Data records
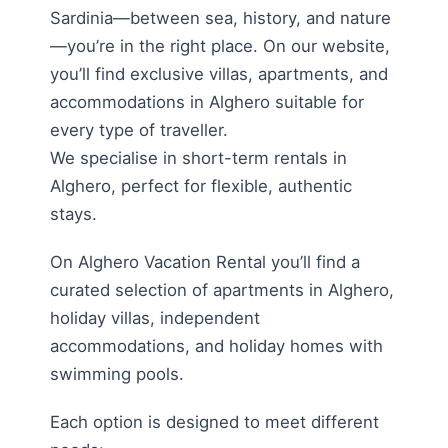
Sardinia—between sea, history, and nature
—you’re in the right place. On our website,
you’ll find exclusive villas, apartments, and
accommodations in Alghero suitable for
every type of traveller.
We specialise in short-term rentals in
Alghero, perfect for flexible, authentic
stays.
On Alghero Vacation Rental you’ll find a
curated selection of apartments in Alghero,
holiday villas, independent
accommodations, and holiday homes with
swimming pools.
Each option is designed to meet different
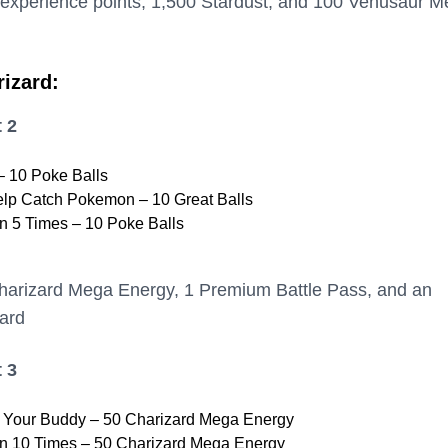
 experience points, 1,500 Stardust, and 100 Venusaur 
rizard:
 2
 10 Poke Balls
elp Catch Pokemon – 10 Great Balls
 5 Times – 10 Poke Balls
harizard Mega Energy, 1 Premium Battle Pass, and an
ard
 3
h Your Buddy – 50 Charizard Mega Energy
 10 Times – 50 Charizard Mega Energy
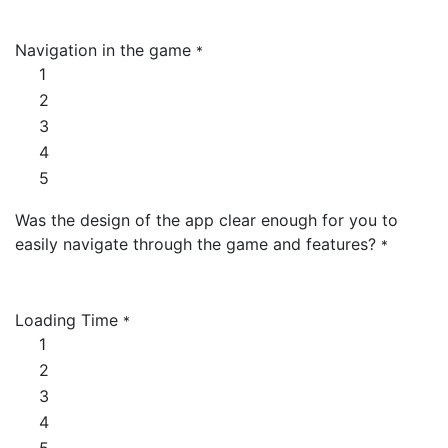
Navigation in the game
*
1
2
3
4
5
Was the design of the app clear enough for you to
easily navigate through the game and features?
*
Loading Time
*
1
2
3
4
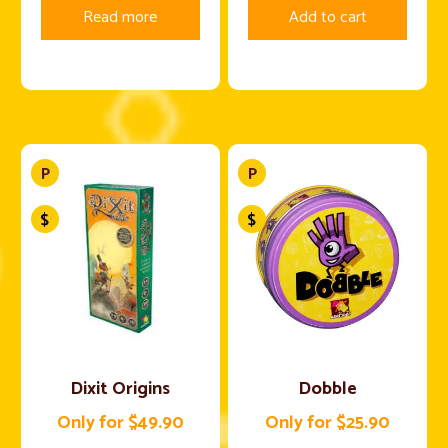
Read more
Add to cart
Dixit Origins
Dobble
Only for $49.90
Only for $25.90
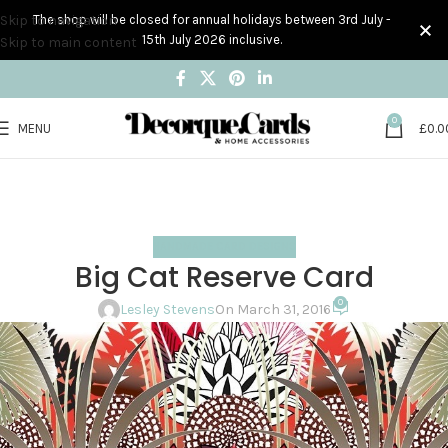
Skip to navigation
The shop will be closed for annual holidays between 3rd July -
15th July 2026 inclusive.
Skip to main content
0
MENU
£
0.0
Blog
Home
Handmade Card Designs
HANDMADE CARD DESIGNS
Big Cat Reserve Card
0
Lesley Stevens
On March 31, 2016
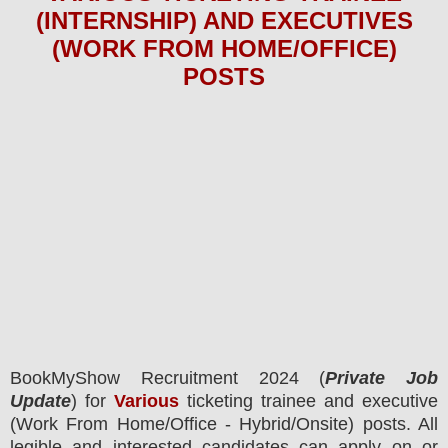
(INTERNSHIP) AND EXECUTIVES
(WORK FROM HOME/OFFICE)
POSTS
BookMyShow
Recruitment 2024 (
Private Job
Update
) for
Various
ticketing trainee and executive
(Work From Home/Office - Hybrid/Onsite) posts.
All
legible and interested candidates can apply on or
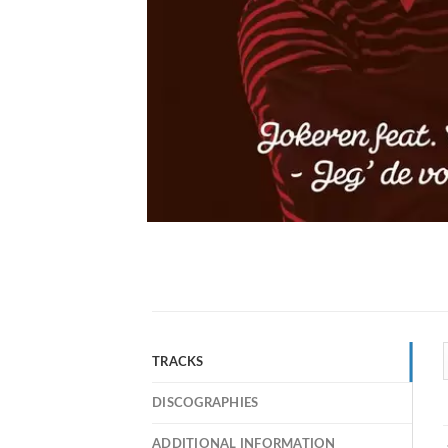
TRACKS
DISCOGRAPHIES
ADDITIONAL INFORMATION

§ Work to complete
Give the data again exactly. Keep the images out.

§ Written answer
Sardinia—between sea, history, and nature
—you’re in the right place. On our website,
you’ll find exclusive villas, apartments, and
accommodations in Alghero suitable for
every type of traveller.
We specialise in short-term rentals in
Alghero, perfect for flexible, authentic
stays.
On Alghero Vacation Rental you’ll find a
curated selection of apartments in Alghero,
holiday villas, independent
accommodations, and holiday homes with
swimming pools.
Each option is designed to meet different
 experience points, 1,500 Stardust, and 100 Venusaur 
rizard:
 2
 10 Poke Balls
elp Catch Pokemon – 10 Great Balls
 5 Times – 10 Poke Balls
harizard Mega Energy, 1 Premium Battle Pass, and an
ard
 3
h Your Buddy – 50 Charizard Mega Energy
 10 Times – 50 Charizard Mega Energy
Navigation in the game
*
1
2
3
4
5
Was the design of the app clear enough for you to
easily navigate through the game and features?
*
Loading Time
*
1
2
3
4
Read more
Add to cart
Dixit Origins
Dobble
Only for $49.90
Only for $25.90
Skip to navigation
The shop will be closed for annual holidays between 3rd July -
15th July 2026 inclusive.
Skip to main content
0
MENU
£
0.0
Blog
Home
Handmade Card Designs
HANDMADE CARD DESIGNS
Big Cat Reserve Card
0
Lesley Stevens
On March 31, 2016
(INTERNSHIP) AND EXECUTIVES
(WORK FROM HOME/OFFICE)
POSTS
BookMyShow
Recruitment 2024 (
Private Job
Update
) for
Various
ticketing trainee and executive
(Work From Home/Office - Hybrid/Onsite) posts.
All
legible and interested candidates can apply on or
TRACKS
DISCOGRAPHIES
ADDITIONAL INFORMATION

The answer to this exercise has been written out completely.